__Selected extract__
-*-
So, now that I've done the initial work in exploring the data and some data cleaning/preprocessing, it's time to actually do modelling type things. Not that I've been skimping on modelling, but it's the Serious Modelling now!

First of all, I've simply been tossing all the features into a model and hoping for the best. However, we have a lot of features in here, and I'm not sure if it's all relevant information! In fact, I'm pretty sure a doctor might not know if it's relevant, unless it's something like glucose which is key to diagnosing diabetes. The beauty of machine learning is that it's supposed to learn and reveal those unknown relationships and patterns that humans can't spot.

But, that means there's probably a lot of noise in this data. Do we really need to keep some of those other disease indicators? Who knows! Not me. But that's why we do feature selection – we can remove the features that seem to be making the performance worse, or at least seem to be irrelevant.

I'm going to use Boruta for this. It was originally implemented in R but is available in Python too. The gist of it, as I understand it, is that Boruta pits “shadow features” against the actual features, and if the shadow features are more important than the true features, it means the actual ones aren't as useful. These shadow features are the true features but randomized. Boruta also runs iteratively, and each time a true feature has a higher importance than a shadow feature, Boruta becomes more and more confident that it's a relevant feature.

I probably didn't explain that very well, but hopefully I got the point across... there are much better articles out there that go into how it works haha. I'm just here to use it!

I did end up having to one-hot encode my categorical variables for this, since Boruta uses a Random Forest base (or rather, any tree-based model – I've used it with xgboost at work, too).
-*-
__Given information__
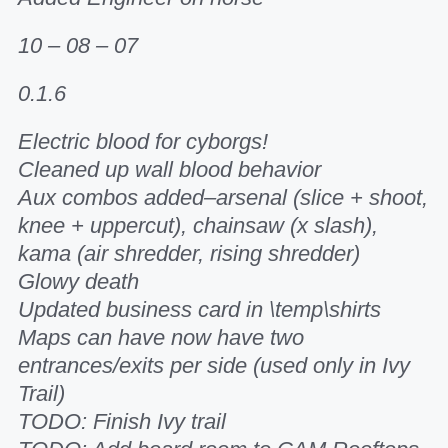
10 – 08 – 07
0.1.6
Electric blood for cyborgs!
Cleaned up wall blood behavior
Aux combos added–arsenal (slice + shoot,
knee + uppercut), chainsaw (x slash),
kama (air shredder, rising shredder)
Glowy death
Updated business card in \temp\shirts
Maps can have now have two
entrances/exits per side (used only in Ivy
Trail)
TODO: Finish Ivy trail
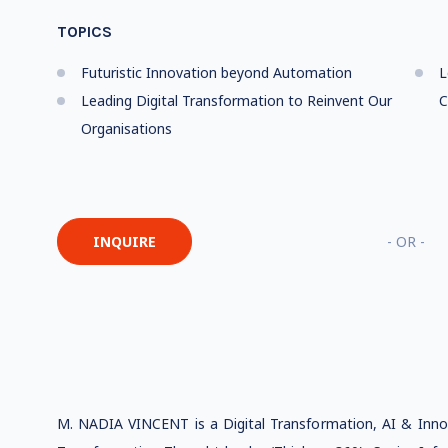
TOPICS
Futuristic Innovation beyond Automation
L
Leading Digital Transformation to Reinvent Our
C
Organisations
INQUIRE
- OR -
M. NADIA VINCENT is a Digital Transformation, AI & Innova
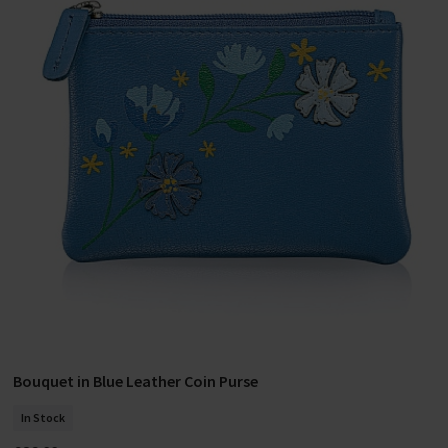
Bouquet in Blue Leather Coin Purse
Add To Basket
In Stock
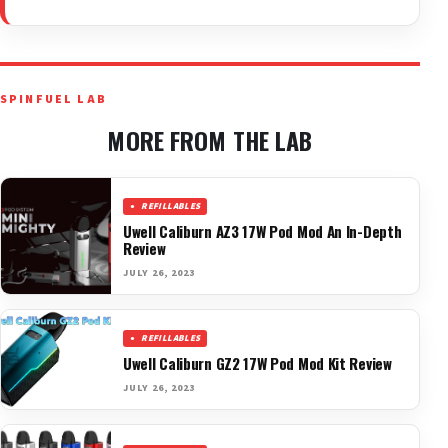
SPINFUEL LAB
MORE FROM THE LAB
REFILLABLES
Uwell Caliburn AZ3 17W Pod Mod An In-Depth
Review
JULY 26, 2023
REFILLABLES
Uwell Caliburn GZ2 17W Pod Mod Kit Review
JULY 26, 2023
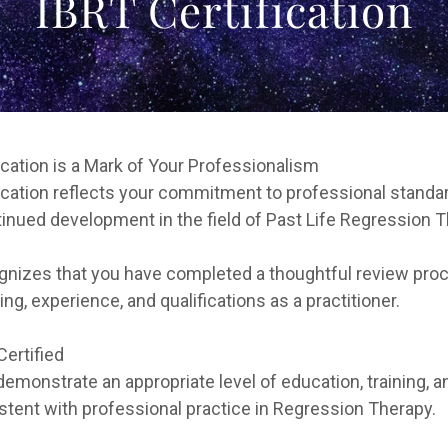
IBRT Certification
ication is a Mark of Your Professionalism
ication reflects your commitment to professional standar
tinued development in the field of Past Life Regression T
ognizes that you have completed a thoughtful review pro
ning, experience, and qualifications as a practitioner.
ertified
emonstrate an appropriate level of education, training, a
tent with professional practice in Regression Therapy.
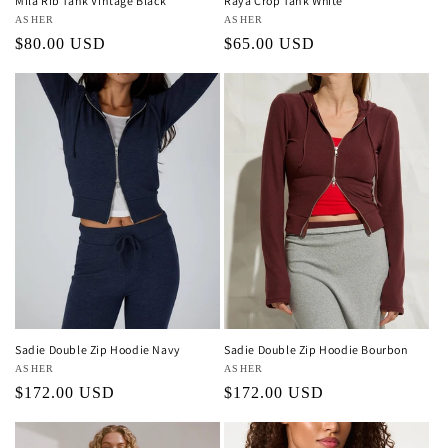
Mila Rib Tank Vintage Black
Raya Crop Tank White
Vendor:
ASHER
Vendor:
ASHER
Regular
$80.00 USD
Regular
$65.00 USD
price
price
Sadie Double Zip Hoodie Navy
Sadie Double Zip Hoodie Bourbon
Vendor:
ASHER
Vendor:
ASHER
Regular
$172.00 USD
Regular
$172.00 USD
price
price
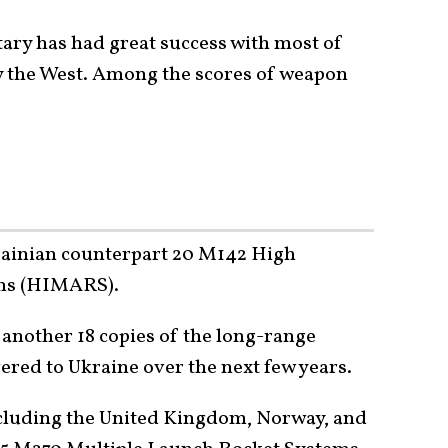
tary has had great success with most of
 the West. Among the scores of weapon
rainian counterpart 20 M142 High
ems (HIMARS).
 another 18 copies of the long-range
ered to Ukraine over the next few years.
ncluding the United Kingdom, Norway, and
-*-
__Work to complete__
Please print, word for word, the part of the feature selection text that opens with the words containing "I probably didn't" and closes with "at work, too).".

__Written solution__
I probably didn't explain that very well, but hopefully I got the point across... there are much better articles out there that go into how it works haha. I'm just here to use it!

I did end up having to one-hot encode my categorical variables for this, since Boruta uses a Random Forest base (or rather, any tree-based model – I've used it with xgboost at work, too).